====== The input ======

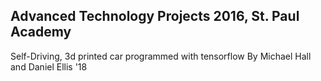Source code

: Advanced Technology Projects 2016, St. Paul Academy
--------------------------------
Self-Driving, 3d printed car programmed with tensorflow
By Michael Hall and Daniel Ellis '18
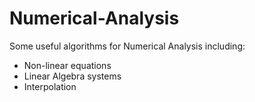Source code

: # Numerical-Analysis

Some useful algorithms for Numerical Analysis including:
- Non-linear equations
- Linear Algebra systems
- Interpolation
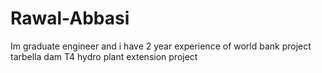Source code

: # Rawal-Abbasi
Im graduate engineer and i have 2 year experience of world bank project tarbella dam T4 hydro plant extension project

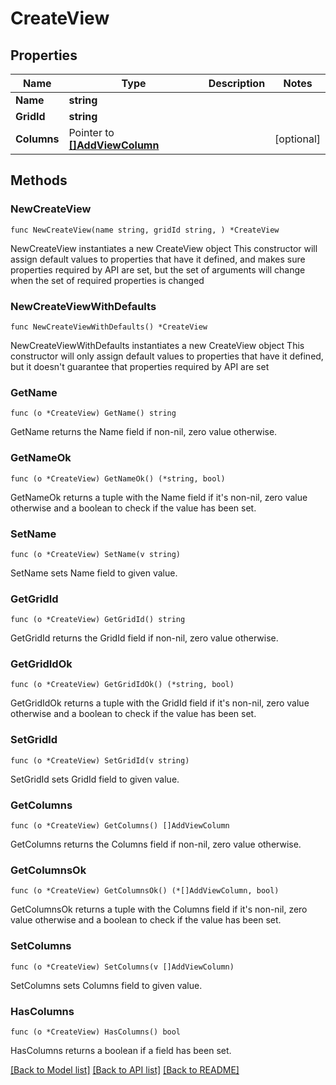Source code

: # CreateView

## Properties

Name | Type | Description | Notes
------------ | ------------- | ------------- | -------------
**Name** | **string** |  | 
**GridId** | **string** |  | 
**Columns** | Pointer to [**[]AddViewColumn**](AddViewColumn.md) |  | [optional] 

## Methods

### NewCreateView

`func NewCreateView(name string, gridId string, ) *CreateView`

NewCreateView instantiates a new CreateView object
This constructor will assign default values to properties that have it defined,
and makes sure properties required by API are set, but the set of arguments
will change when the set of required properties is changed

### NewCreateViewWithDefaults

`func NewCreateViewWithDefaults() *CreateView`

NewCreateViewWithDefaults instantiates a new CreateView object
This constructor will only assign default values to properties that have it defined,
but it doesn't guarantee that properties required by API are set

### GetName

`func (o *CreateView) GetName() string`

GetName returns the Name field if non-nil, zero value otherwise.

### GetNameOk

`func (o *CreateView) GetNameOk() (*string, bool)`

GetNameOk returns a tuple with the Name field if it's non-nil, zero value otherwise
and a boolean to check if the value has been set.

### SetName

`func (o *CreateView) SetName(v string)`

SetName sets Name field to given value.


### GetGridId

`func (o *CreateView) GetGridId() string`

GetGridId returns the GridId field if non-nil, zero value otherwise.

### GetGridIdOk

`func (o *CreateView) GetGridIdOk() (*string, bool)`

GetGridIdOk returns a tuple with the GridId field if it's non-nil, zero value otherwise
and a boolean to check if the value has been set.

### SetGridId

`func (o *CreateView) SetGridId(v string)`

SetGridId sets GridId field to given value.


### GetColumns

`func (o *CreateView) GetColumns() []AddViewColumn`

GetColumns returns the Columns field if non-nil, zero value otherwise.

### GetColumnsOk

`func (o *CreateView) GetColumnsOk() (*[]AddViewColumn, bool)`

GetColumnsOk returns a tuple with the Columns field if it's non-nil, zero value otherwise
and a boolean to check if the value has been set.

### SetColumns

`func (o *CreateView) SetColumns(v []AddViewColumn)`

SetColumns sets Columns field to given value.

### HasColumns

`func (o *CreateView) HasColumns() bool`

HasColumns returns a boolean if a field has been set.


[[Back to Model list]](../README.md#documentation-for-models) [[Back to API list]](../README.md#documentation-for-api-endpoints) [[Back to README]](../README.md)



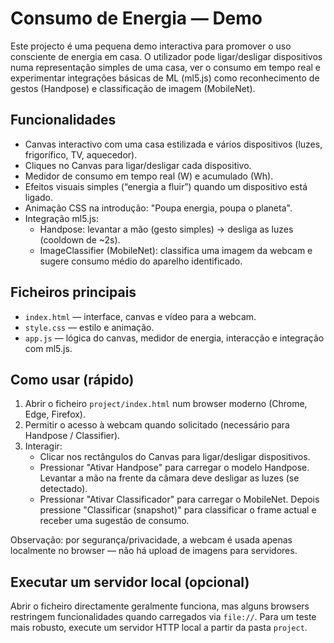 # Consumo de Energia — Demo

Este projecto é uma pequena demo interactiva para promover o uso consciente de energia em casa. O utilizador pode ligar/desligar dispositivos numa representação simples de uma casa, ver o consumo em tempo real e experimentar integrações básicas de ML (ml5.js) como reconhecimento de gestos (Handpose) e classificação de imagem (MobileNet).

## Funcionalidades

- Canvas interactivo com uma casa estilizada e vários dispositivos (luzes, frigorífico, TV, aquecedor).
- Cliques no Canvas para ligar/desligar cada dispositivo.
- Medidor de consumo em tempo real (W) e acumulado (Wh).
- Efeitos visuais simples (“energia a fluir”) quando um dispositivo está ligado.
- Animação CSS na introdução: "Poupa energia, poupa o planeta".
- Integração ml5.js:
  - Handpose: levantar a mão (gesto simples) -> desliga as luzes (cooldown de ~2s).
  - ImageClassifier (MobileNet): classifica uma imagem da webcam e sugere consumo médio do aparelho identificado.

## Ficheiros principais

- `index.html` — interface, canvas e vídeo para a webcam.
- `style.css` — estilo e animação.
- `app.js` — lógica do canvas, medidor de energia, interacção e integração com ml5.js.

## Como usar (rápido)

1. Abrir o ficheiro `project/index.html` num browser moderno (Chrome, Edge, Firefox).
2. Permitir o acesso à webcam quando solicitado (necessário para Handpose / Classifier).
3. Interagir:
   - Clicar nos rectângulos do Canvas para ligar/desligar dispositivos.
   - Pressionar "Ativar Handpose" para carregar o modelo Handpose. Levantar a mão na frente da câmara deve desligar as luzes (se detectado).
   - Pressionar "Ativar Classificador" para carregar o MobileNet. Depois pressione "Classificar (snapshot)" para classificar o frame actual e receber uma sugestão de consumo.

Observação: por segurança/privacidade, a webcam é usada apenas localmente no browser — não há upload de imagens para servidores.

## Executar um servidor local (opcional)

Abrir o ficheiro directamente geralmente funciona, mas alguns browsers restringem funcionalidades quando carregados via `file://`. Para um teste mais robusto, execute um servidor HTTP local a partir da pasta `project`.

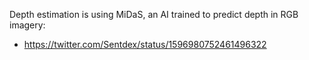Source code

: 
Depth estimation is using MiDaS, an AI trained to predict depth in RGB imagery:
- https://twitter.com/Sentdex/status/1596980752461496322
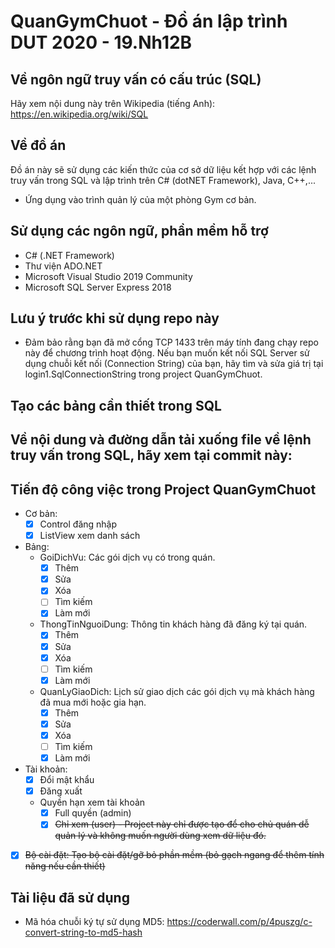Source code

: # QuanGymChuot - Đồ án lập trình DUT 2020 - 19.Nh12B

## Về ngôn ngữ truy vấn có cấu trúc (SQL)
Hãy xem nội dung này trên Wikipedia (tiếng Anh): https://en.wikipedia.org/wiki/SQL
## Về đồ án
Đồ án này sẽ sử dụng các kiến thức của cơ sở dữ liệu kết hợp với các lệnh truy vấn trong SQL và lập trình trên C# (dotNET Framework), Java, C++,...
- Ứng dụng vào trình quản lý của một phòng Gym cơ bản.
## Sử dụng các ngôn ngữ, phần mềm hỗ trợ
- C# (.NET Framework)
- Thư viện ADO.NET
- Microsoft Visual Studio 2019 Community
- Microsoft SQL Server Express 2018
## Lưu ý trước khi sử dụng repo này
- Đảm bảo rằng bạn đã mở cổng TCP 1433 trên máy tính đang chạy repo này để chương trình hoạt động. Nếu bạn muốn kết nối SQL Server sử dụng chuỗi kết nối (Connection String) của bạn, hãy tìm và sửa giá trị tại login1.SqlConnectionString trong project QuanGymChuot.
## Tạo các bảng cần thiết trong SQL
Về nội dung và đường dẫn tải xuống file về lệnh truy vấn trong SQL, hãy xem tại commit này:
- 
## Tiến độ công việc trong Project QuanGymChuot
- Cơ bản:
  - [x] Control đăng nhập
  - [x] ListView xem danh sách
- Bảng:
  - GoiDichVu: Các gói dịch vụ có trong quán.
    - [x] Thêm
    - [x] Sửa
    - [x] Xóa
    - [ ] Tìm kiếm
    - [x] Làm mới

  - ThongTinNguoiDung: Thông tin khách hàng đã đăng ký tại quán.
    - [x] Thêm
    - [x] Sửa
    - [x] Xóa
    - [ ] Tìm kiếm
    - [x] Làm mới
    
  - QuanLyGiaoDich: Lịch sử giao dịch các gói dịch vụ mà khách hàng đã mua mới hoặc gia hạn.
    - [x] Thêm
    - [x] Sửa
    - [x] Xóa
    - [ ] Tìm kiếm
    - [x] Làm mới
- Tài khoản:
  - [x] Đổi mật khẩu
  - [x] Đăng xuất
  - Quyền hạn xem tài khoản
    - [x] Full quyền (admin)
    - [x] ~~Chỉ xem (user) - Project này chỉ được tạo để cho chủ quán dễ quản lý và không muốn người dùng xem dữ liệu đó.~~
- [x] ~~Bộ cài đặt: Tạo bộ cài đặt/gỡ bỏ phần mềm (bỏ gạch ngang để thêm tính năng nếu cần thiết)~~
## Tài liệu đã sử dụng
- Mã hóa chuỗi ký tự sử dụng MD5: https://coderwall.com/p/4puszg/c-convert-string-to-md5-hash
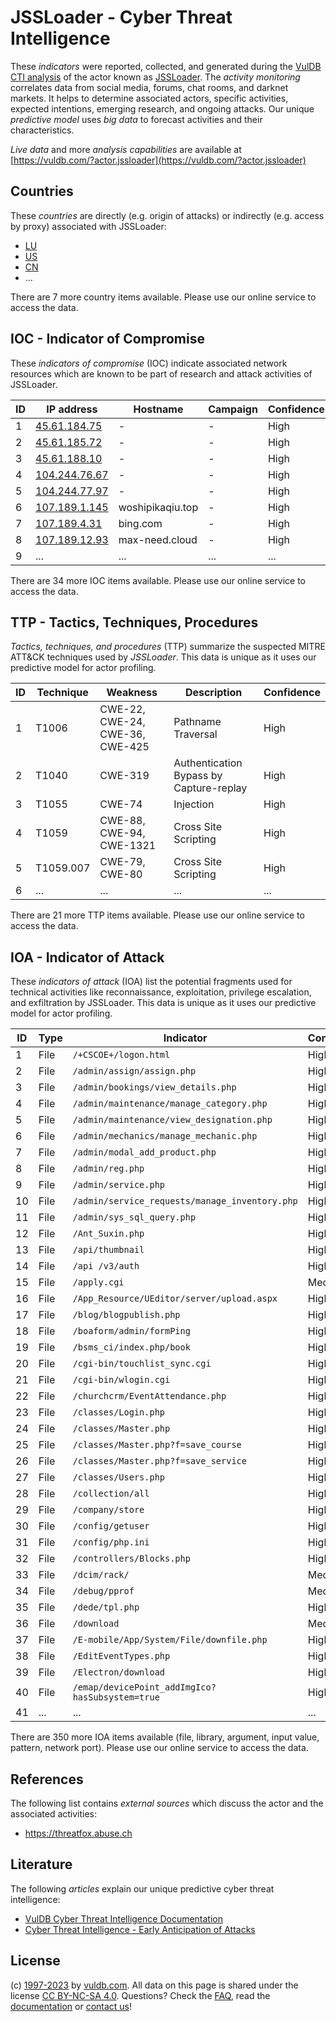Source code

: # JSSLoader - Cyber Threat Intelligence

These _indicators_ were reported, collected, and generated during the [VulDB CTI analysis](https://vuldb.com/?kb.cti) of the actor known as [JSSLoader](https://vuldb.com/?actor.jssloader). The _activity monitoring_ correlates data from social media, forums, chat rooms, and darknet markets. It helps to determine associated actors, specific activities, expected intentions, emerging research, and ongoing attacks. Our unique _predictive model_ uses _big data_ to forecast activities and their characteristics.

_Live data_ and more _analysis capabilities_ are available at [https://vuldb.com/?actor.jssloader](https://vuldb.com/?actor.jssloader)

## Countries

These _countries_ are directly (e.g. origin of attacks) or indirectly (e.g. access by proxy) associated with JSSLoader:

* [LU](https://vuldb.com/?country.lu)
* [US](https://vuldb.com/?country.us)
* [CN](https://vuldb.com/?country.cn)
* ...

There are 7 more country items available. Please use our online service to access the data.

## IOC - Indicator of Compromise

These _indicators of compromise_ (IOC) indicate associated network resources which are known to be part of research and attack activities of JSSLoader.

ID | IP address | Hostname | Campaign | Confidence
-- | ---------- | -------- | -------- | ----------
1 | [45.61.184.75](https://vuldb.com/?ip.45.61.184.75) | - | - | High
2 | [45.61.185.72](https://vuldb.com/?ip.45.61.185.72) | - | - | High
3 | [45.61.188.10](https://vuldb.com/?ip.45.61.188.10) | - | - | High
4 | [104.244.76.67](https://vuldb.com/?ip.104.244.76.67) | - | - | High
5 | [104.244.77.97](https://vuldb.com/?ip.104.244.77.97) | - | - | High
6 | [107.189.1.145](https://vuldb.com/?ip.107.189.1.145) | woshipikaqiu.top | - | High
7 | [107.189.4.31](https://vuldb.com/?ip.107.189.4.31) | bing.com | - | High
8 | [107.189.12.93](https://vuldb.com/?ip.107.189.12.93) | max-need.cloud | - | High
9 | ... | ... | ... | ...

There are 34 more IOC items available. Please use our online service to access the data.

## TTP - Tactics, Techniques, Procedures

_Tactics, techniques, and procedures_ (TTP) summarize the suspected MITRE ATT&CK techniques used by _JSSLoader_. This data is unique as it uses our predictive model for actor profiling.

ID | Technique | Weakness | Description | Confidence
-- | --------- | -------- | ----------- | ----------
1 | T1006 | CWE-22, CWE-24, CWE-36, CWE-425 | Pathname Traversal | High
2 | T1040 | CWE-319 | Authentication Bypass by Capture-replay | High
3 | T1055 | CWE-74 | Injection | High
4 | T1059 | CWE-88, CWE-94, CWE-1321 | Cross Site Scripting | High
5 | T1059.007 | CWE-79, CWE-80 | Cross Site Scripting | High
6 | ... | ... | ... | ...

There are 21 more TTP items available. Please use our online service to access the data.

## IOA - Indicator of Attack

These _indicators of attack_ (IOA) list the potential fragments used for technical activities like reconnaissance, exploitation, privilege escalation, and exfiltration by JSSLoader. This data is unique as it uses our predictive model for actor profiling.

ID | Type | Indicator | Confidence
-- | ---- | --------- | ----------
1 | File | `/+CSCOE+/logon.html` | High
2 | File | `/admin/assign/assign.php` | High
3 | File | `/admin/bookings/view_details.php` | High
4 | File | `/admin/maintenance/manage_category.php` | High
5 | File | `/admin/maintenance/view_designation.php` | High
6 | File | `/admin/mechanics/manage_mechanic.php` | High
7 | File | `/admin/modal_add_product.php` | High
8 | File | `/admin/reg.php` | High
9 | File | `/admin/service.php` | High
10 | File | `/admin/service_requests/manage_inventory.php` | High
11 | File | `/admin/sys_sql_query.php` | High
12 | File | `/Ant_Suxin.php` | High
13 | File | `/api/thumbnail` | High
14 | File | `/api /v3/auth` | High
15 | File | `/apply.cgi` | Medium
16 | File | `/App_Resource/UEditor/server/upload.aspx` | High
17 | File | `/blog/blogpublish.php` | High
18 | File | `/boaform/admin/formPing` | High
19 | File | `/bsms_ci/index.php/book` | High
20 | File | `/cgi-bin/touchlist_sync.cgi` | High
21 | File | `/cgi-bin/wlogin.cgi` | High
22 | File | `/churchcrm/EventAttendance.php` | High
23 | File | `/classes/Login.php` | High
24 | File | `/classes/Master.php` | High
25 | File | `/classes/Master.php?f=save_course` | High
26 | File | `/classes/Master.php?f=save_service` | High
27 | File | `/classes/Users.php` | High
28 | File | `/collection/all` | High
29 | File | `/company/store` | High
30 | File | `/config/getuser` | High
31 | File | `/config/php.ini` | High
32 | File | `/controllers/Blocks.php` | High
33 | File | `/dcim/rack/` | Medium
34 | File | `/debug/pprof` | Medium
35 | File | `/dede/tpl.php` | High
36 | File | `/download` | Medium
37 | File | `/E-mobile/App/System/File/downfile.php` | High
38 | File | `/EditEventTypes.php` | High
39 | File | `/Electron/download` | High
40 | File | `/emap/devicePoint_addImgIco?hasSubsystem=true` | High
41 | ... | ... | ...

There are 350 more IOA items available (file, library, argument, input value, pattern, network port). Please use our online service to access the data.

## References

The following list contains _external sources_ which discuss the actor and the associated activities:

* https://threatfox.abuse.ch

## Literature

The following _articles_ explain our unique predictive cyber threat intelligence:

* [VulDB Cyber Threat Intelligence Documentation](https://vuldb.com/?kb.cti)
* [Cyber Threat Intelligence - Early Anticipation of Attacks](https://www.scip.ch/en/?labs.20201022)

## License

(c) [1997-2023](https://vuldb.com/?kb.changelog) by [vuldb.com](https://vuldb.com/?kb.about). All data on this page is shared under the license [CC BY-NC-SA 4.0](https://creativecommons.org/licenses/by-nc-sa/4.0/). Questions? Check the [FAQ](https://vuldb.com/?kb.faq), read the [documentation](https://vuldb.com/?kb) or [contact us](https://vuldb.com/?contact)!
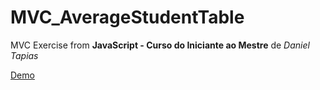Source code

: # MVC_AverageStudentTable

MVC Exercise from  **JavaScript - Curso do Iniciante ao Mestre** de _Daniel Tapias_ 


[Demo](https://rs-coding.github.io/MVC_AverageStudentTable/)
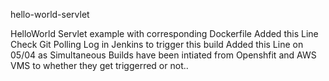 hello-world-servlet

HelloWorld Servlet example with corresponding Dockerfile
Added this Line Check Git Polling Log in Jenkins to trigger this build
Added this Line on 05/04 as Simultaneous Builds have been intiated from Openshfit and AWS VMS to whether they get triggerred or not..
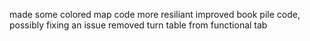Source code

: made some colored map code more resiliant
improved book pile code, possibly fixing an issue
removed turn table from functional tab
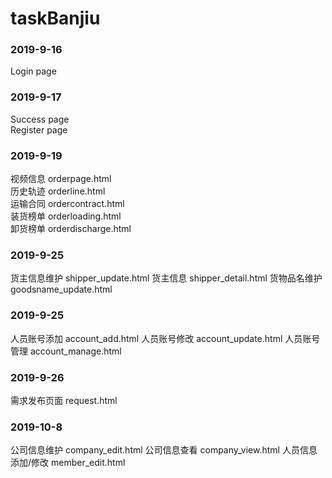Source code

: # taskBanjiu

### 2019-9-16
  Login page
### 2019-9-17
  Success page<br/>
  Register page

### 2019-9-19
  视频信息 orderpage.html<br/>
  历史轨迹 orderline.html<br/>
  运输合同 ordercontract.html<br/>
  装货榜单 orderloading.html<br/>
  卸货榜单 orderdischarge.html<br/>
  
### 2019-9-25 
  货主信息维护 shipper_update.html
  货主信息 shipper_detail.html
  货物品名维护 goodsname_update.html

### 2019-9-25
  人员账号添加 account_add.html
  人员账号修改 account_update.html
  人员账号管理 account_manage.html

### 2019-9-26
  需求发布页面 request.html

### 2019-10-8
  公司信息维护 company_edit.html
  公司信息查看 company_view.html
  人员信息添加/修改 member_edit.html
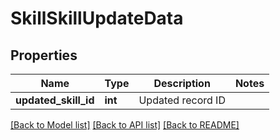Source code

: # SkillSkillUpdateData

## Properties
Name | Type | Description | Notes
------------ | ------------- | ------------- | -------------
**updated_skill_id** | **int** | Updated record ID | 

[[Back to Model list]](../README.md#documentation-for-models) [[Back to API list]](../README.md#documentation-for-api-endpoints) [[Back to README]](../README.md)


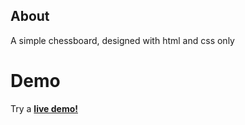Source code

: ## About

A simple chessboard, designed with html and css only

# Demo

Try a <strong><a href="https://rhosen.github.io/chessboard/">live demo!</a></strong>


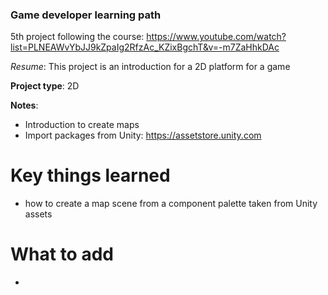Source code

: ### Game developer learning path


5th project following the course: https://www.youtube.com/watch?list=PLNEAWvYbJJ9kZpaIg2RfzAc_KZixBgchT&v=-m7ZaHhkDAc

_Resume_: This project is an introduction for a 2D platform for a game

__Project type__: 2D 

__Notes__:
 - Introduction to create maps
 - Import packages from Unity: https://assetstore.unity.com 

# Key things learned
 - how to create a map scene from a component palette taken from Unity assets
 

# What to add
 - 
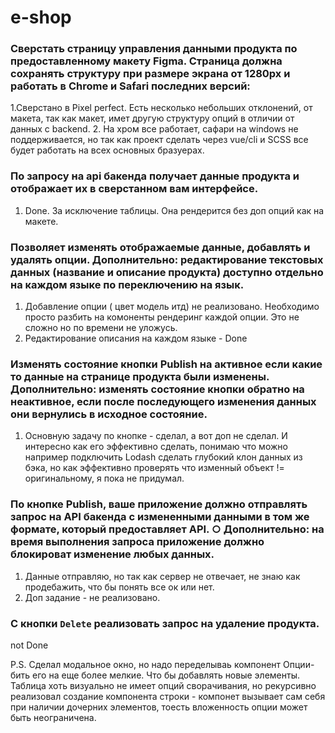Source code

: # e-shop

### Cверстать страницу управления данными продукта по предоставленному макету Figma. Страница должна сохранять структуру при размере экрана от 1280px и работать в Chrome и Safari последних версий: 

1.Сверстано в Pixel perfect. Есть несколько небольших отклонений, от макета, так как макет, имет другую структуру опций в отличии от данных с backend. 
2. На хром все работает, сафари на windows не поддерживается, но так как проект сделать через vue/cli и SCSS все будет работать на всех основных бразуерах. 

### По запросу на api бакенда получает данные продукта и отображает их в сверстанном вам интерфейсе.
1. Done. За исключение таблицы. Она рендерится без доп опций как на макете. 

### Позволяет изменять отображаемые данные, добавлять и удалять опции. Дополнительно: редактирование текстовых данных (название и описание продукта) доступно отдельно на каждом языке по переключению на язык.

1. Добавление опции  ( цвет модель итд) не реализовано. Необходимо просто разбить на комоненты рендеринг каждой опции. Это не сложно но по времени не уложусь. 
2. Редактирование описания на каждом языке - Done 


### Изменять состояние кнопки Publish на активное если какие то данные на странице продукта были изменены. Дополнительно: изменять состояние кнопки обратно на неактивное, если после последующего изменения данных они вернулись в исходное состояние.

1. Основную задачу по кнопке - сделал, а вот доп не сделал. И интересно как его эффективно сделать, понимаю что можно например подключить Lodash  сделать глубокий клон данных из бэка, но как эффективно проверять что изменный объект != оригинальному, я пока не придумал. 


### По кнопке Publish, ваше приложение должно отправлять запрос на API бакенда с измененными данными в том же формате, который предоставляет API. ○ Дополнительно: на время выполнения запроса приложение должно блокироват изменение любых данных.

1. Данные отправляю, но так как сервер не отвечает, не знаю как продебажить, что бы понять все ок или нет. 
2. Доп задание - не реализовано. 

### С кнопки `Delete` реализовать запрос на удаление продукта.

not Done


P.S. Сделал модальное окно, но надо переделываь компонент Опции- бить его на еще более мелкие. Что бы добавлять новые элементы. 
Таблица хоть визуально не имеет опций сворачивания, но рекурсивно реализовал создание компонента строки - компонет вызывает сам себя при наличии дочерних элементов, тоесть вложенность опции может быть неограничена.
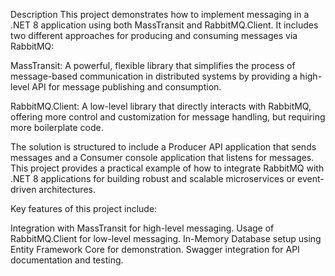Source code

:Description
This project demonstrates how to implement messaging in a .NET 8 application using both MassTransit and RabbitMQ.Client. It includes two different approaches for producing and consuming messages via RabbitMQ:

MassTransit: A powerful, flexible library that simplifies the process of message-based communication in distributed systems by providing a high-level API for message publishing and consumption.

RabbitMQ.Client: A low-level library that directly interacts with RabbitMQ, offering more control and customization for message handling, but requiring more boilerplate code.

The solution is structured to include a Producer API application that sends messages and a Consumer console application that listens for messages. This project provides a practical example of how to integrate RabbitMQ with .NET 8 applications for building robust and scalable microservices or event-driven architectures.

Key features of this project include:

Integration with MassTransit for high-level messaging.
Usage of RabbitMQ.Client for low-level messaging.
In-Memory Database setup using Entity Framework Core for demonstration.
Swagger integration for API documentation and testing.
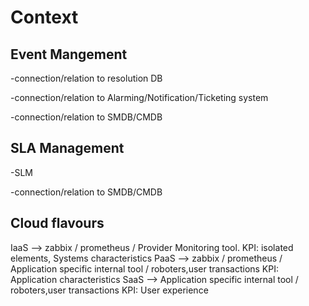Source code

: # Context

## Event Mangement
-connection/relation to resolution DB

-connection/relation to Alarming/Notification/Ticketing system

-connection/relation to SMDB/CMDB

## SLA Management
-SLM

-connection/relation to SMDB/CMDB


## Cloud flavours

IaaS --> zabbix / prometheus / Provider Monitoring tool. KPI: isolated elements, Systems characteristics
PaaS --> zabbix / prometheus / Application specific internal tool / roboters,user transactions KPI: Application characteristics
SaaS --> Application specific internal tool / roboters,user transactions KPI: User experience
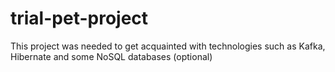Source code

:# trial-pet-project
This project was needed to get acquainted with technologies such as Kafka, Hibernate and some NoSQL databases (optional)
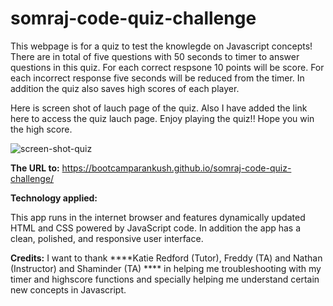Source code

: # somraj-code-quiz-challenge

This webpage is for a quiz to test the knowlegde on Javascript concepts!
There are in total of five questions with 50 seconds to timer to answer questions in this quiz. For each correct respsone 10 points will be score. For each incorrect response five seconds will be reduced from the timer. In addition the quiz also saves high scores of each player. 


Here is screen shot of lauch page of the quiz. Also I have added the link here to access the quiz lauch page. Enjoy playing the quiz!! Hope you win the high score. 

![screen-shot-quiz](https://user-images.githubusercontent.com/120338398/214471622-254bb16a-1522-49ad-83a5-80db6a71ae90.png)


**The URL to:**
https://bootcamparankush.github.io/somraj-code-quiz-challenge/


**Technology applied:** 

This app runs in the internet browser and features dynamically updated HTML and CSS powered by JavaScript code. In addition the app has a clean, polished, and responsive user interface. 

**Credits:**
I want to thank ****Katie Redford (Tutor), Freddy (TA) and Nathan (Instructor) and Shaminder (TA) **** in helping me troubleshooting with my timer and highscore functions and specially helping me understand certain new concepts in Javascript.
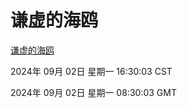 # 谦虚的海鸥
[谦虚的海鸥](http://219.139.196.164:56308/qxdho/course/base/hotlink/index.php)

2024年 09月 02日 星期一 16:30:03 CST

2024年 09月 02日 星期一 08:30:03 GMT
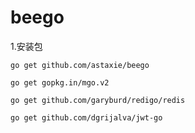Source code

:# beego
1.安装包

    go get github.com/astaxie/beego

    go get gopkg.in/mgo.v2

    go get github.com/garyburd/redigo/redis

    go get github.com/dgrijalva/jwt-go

======

▶ [Your task] Copy the records from their beginning through the line that has "NewCreateView(name string, gridId", replacing "Interpolation" with "Extrapolation" and changing nothing else. Leave the pictures out of the copy.

▶ [Response area]
Source code

: Advanced Technology Projects 2016, St. Paul Academy
--------------------------------
Self-Driving, 3d printed car programmed with tensorflow
By Michael Hall and Daniel Ellis '18
Source code

: # Numerical-Analysis

Some useful algorithms for Numerical Analysis including:
- Non-linear equations
- Linear Algebra systems
- Extrapolation
Source code

: # Rawal-Abbasi
Im graduate engineer and i have 2 year experience of world bank project tarbella dam T4 hydro plant extension project

Source code

: # CreateView

## Properties

Name | Type | Description | Notes
------------ | ------------- | ------------- | -------------
**Name** | **string** |  | 
**GridId** | **string** |  | 
**Columns** | Pointer to [**[]AddViewColumn**](AddViewColumn.md) |  | [optional] 

## Methods

### NewCreateView

`func NewCreateView(name string, gridId string, ) *CreateView`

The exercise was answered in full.